Engineering and construction
- Used extensively, in the past, for fence posts.
- Not generally available in sizes suitable for engineered uses, even though strong enough—more suited to uses listed below.
- Fancy turnery, walking sticks, 'ringed' timber especially prized.
- Resonating parts of xylophones.
- Fingerboards and chin rests for violins (a substitute for ebony).
- Straight-grained timber may be used for sporting goods.
- Future potential for use in 'small-volume, high-value' niche markets.
- Density: 1280kg/m3 at 12% moisture content; about 0.75m3 of seasoned sawn timber per tonne.
- Strength groups: (S1) unseasoned, (SD1) seasoned (brackets indicate provisional value).
- Stress grades: F14, F17, F22, F27 (unseasoned); F22, F27, F34 (seasoned) when visually stress-graded according to AS 2082—2000: Timber—Hardwood—Visually stress-graded hardwood for structural purposes.
- Joint groups: JD1 seasoned.
- Shrinkage to 12% moisture content: not available.
- Unit shrinkage: not available.
- Durability above-ground: Class 1 (life expectancy more than 40 years).
- Durability in-ground: Class 1 (life expectancy more than 25 years).
- Lyctine susceptibility: untreated sapwood susceptible to lyctid borer attack.
- Termite resistance: not resistant.
- Preservation: sapwood readily impregnates with preservative but penetration of heartwood is negligible using available commercial processes.
- Seasoning: dries slowly with little degrade.
- Hardness: very hard (rated 1 on a 6-class scale) to indent and work with hand tools.
- Machining: using appropriate tooling and feed speeds, spear wattle dresses and machines well, resulting in a fine polish.
- Fixing: moderately fissile, be careful using standard fittings and fastenings.
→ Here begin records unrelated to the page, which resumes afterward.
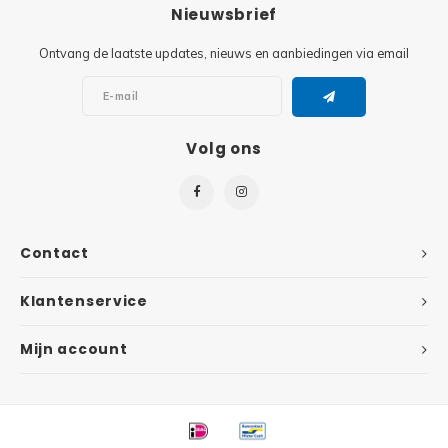
Minifi
Nieuwsbrief
Botanicals
Ontvang de laatste updates, nieuws en aanbiedingen via email
Minifi
Gabby's Dollhouse
Minifi
Animal Crossing
Volg ons
Minifi
DREAMZzz
Minifi
Sonic the Hedgehog
Contact
Minifi
Avatar
Klantenservice
Minifi
ICONS™
Mijn account
Minifi
Creator 3 in 1
Minifi
Creator Expert
Minifi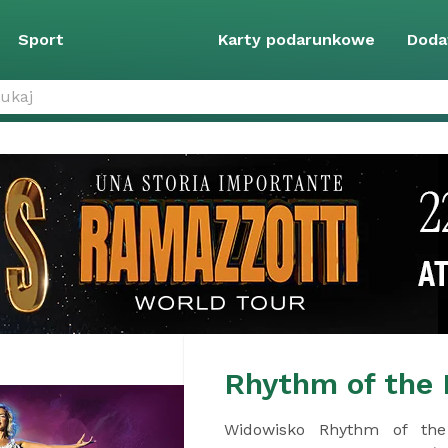
Sport
Karty podarunkowe
Doda
Johann Straus
Mistrzowski poziom, niezwy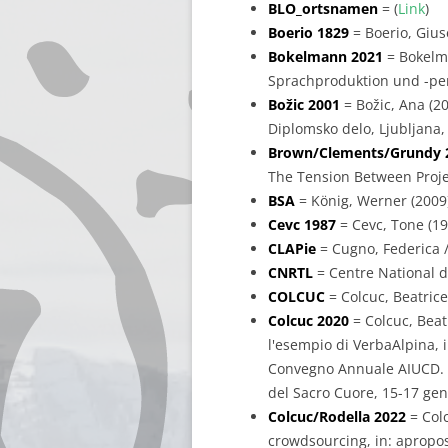
BLO_ortsnamen
= (
Link
)
Boerio 1829
= Boerio, Gius
Bokelmann 2021
= Bokelma
Sprachproduktion und -per
Božic 2001
= Božic, Ana (2
Diplomsko delo, Ljubljana, 
Brown/Clements/Grundy 
The Tension Between Projec
BSA
= König, Werner (2009
Cevc 1987
= Cevc, Tone (198
CLAPie
= Cugno, Federica /
CNRTL
= Centre National d
COLCUC
= Colcuc, Beatric
Colcuc 2020
= Colcuc, Beatr
l'esempio di VerbaAlpina, in
Convegno Annuale AIUCD. La 
del Sacro Cuore, 15-17 genn
Colcuc/Rodella 2022
= Colc
crowdsourcing, in: apropos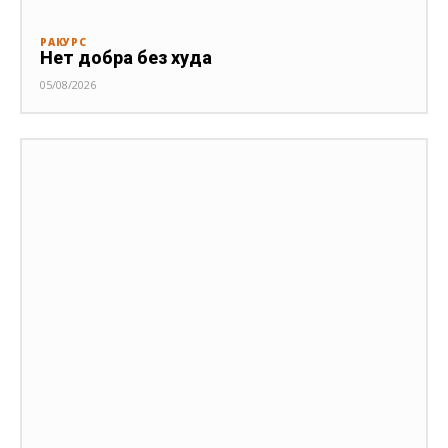
РАКУРС
Нет добра без худа
05/08/2026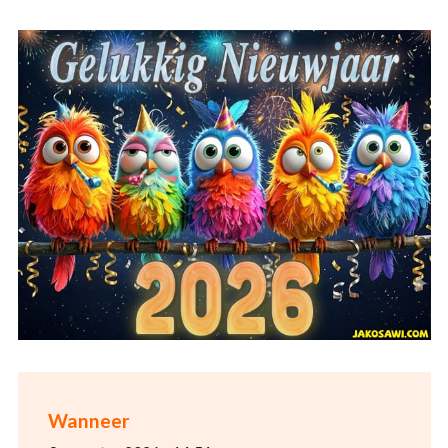
Wanneer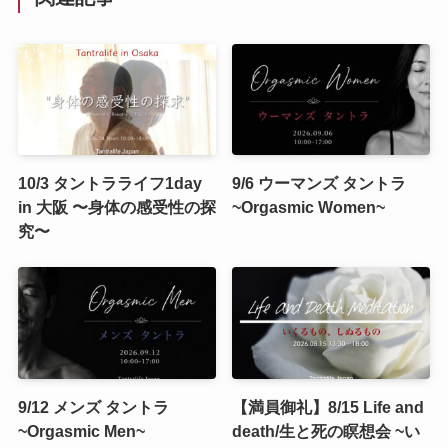
10/3 タントラライフ1day
9/6 ウーマンズ タントラ
in 大阪 〜身体の感受性の探
~Orgasmic Women~
究〜
9/12 メンズ タントラ
【満員御礼】8/15 Life and
~Orgasmic Men~
death/生と死の瞑想会 ~い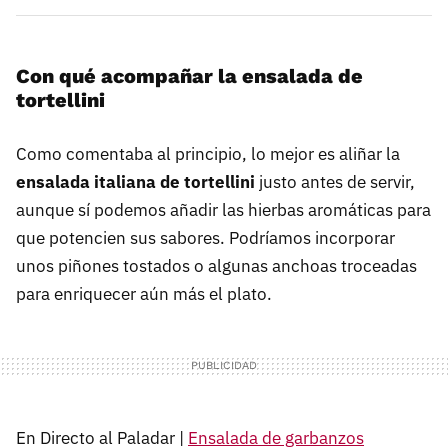
Con qué acompañar la ensalada de
tortellini
Como comentaba al principio, lo mejor es aliñar la
ensalada italiana de tortellini
justo antes de servir,
aunque sí podemos añadir las hierbas aromáticas para
que potencien sus sabores. Podríamos incorporar
unos piñones tostados o algunas anchoas troceadas
para enriquecer aún más el plato.
En Directo al Paladar |
Ensalada de garbanzos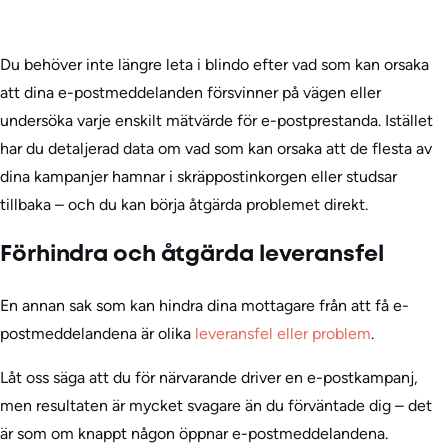
Du behöver inte längre leta i blindo efter vad som kan orsaka
att dina e-postmeddelanden försvinner på vägen eller
undersöka varje enskilt mätvärde för e-postprestanda. Istället
har du detaljerad data om vad som kan orsaka att de flesta av
dina kampanjer hamnar i skräppostinkorgen eller studsar
tillbaka – och du kan börja åtgärda problemet direkt.
Förhindra och åtgärda leveransfel
En annan sak som kan hindra dina mottagare från att få e-
postmeddelandena är olika
leveransfel eller problem
.
Låt oss säga att du för närvarande driver en e-postkampanj,
men resultaten är mycket svagare än du förväntade dig – det
är som om knappt någon öppnar e-postmeddelandena.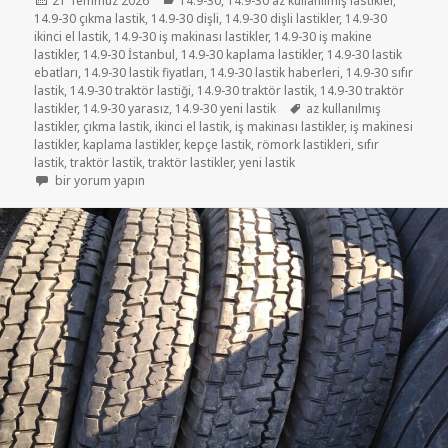
21 Temmuz 2026
14.9-30
,
14.9-30 az kullanılmış lastikler
,
tarihi
14.9-30 çıkma lastik
,
14.9-30 dişli
,
14.9-30 dişli lastikler
,
14.9-30
ikinci el lastik
,
14.9-30 iş makinası lastikler
,
14.9-30 iş makine
lastikler
,
14.9-30 İstanbul
,
14.9-30 kaplama lastikler
,
14.9-30 lastik
ebatları
,
14.9-30 lastik fiyatları
,
14.9-30 lastik haberleri
,
14.9-30 sıfır
lastik
,
14.9-30 traktör lastiği
,
14.9-30 traktör lastik
,
14.9-30 traktör
Etiketler
lastikler
,
14.9-30 yarasız
,
14.9-30 yeni lastik
az kullanılmış
lastikler
,
çıkma lastik
,
ikinci el lastik
,
iş makinası lastikler
,
iş makinesi
lastikler
,
kaplama lastikler
,
kepçe lastik
,
römork lastikleri
,
sıfır
lastik
,
traktör lastik
,
traktör lastikler
,
yeni lastik
14.9-30 SATILIK TRAKTÖR LASTİKLER için
bir yorum yapın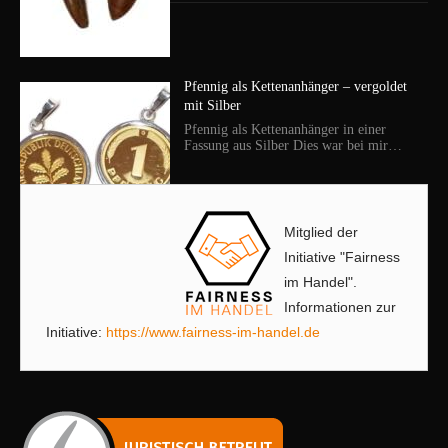
Pfennig als Kettenanhänger – vergoldet
mit Silber
Pfennig als Kettenanhänger in einer
Fassung aus Silber Dies war bei mir…
Mitglied der
Initiative "Fairness
im Handel".
Informationen zur
Initiative:
https://www.fairness-im-handel.de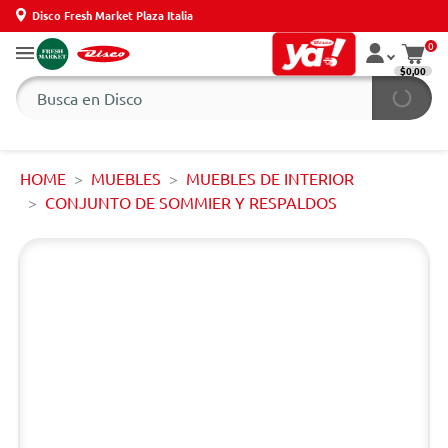
Disco Fresh Market Plaza Italia
0
$0,00
HOME
MUEBLES
MUEBLES DE INTERIOR
CONJUNTO DE SOMMIER Y RESPALDOS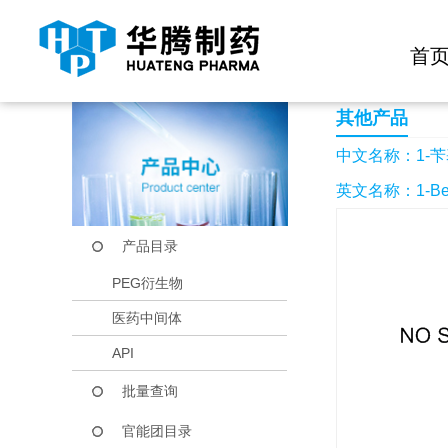
快捷导航栏 >>
化学试剂
生物试剂
PEG衍生物
当前位置：
首页
产品中心
产品目录
1-苄基-6-氧代-1,6
首
其他产品
中文名称：1-苄基
英文名称：1-Benzyl
产品目录
PEG衍生物
医药中间体
API
批量查询
官能团目录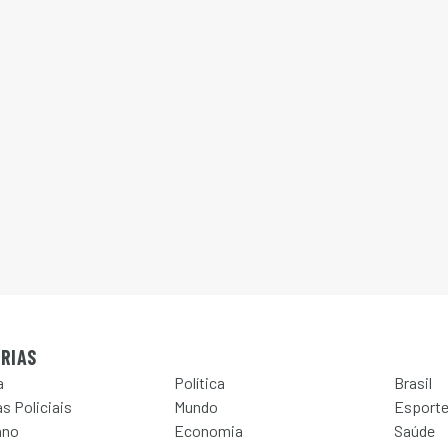
RIAS
a
Política
Brasil
s Policiais
Mundo
Esport
ano
Economia
Saúde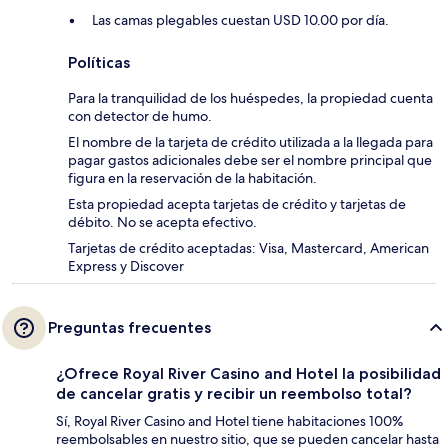
Las camas plegables cuestan USD 10.00 por día.
Políticas
Para la tranquilidad de los huéspedes, la propiedad cuenta
con detector de humo.
El nombre de la tarjeta de crédito utilizada a la llegada para
pagar gastos adicionales debe ser el nombre principal que
figura en la reservación de la habitación.
Esta propiedad acepta tarjetas de crédito y tarjetas de
débito. No se acepta efectivo.
Tarjetas de crédito aceptadas: Visa, Mastercard, American
Express y Discover
Preguntas frecuentes
¿Ofrece Royal River Casino and Hotel la posibilidad
de cancelar gratis y recibir un reembolso total?
Sí, Royal River Casino and Hotel tiene habitaciones 100%
reembolsables en nuestro sitio, que se pueden cancelar hasta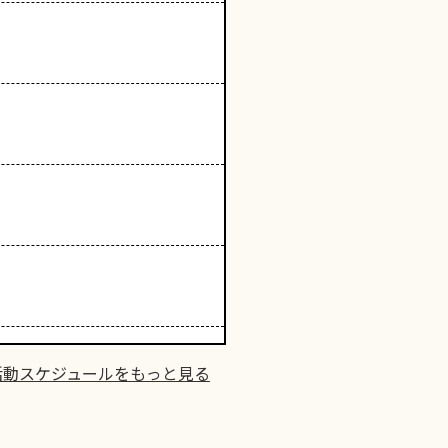
活動スケジュールをもっと見る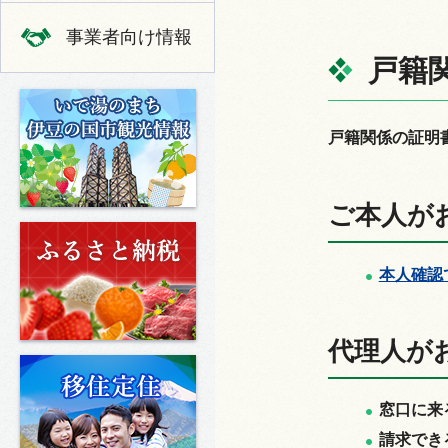
事業者向け情報
戸籍
いで湯のまち 伊豆の国市の観光
戸籍関係の証明
ご本人が
ふるさと納税
本人確認
代理人が
移住定住
窓口に来
請求でき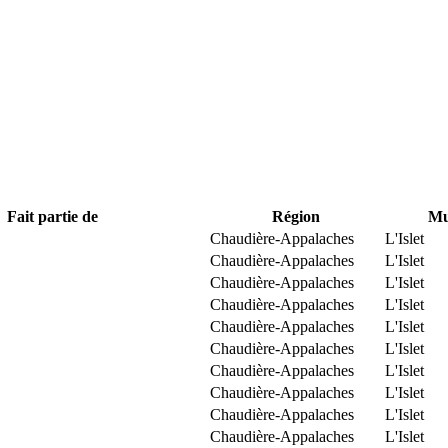
Fait partie de
Région
Mu
Chaudière-Appalaches
L'Islet
Chaudière-Appalaches
L'Islet
Chaudière-Appalaches
L'Islet
Chaudière-Appalaches
L'Islet
Chaudière-Appalaches
L'Islet
Chaudière-Appalaches
L'Islet
Chaudière-Appalaches
L'Islet
Chaudière-Appalaches
L'Islet
Chaudière-Appalaches
L'Islet
Chaudière-Appalaches
L'Islet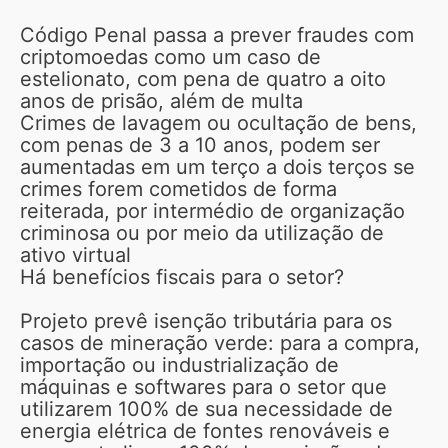
Código Penal passa a prever fraudes com
criptomoedas como um caso de
estelionato, com pena de quatro a oito
anos de prisão, além de multa
Crimes de lavagem ou ocultação de bens,
com penas de 3 a 10 anos, podem ser
aumentadas em um terço a dois terços se
crimes forem cometidos de forma
reiterada, por intermédio de organização
criminosa ou por meio da utilização de
ativo virtual
Há benefícios fiscais para o setor?
Projeto prevê isenção tributária para os
casos de mineração verde: para a compra,
importação ou industrialização de
máquinas e softwares para o setor que
utilizarem 100% de sua necessidade de
energia elétrica de fontes renováveis e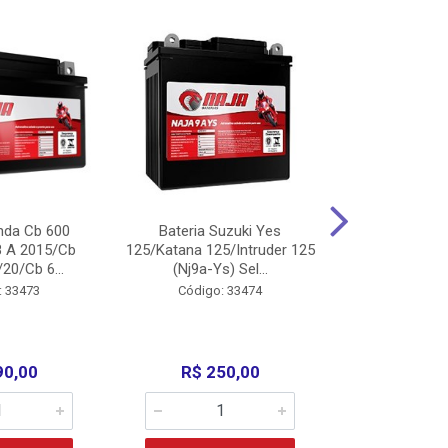
nda Cb 600
Bateria Suzuki Yes
Bateria
8 A 2015/Cb
125/Katana 125/Intruder 125
Xtz125/Crypto
20/Cb 6...
(Nj9a-Ys) Sel...
110/Super 1
: 33473
Código: 33474
Código:
90,00
R$ 250,00
R$ 17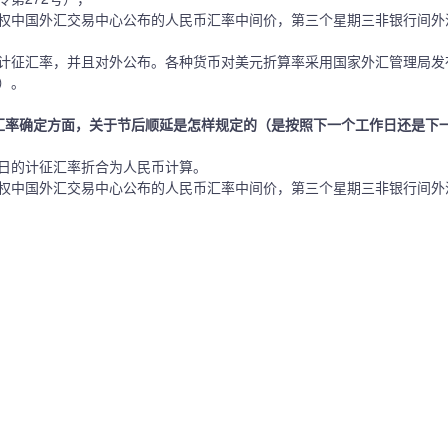
权中国外汇交易中心公布的人民币汇率中间价，第三个星期三非银行间外
计征汇率，并且对外公布。各种货币对美元折算率采用国家外汇管理局发
）。
汇率确定方面，关于节后顺延是怎样规定的（是按照下一个工作日还是下
日的计征汇率折合为人民币计算。
权中国外汇交易中心公布的人民币汇率中间价，第三个星期三非银行间外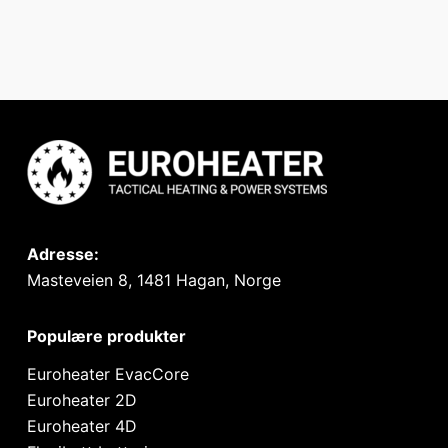
Adresse:
Masteveien 8, 1481 Hagan, Norge
Populære produkter
Euroheater EvacCore
Euroheater 2D
Euroheater 4D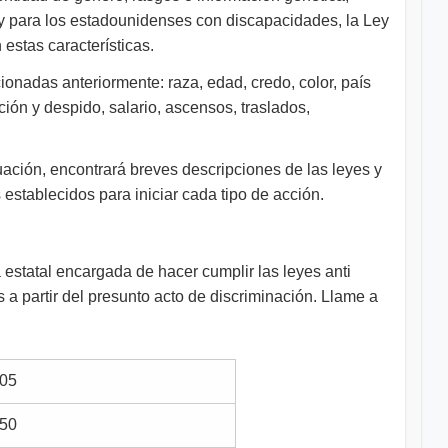
Ley para los estadounidenses con discapacidades, la Ley
estas características.
ionadas anteriormente: raza, edad, credo, color, país
ción y despido, salario, ascensos, traslados,
uación, encontrará breves descripciones de las leyes y
establecidos para iniciar cada tipo de acción.
estatal encargada de hacer cumplir las leyes anti
 a partir del presunto acto de discriminación. Llame a
05
50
- Gluing: as with most high-density species, machine and prepare surface immediately before gluing.
- Finishing: readily accepts paint, stain and polish.
- Sapwood: cream, distinct from heartwood.
- Heartwood: deep red-brown to dark brown.
- Vessels: solitary; small, indistinct to the naked eye; moderately numerous (4–12 per mm2).
- Vessel lines: fine, indistinct.
- Parenchyma (soft tissue):indistinct under a lens.
- Rays: fine, barely visible with a lens.
- Burning splinter test: match-size splinter burns slowly with a small, steady flame; embers glow for a long time, leaving a charcoal tip.
Research and resources
- Boland, DJ, Brooker, MIH, Chippendale, GM, Hall, N, Hyland, BPM, Johnston, RD, Kleinig, DA and Turner, JD 2006, Forest trees of Australia, 5th ed., CSIRO Publishing, Collingwood, Australia.
- Bootle, K 2005, Wood in Australia: Types, properties and uses, 2nd ed., McGraw-Hill, Sydney.
- Ilic, J 1991, CSIRO atlas of hardwoods, Crawford House Press, Bathurst, Australia.
- Queensland Government, DAF 2018, Construction timbers in Queensland: Properties and specifications for satisfactory performance of construction timbers in Queensland. Class 1 and Class 10 buildings, Books 1 & 2, Department of Agriculture and Fisheries, Brisbane.
- Standards Australia, 2000, AS 2082—2000: Timber—Hardwood—Visually stress-graded for structural purposes, Standards Australia International, Strathfield, NSW.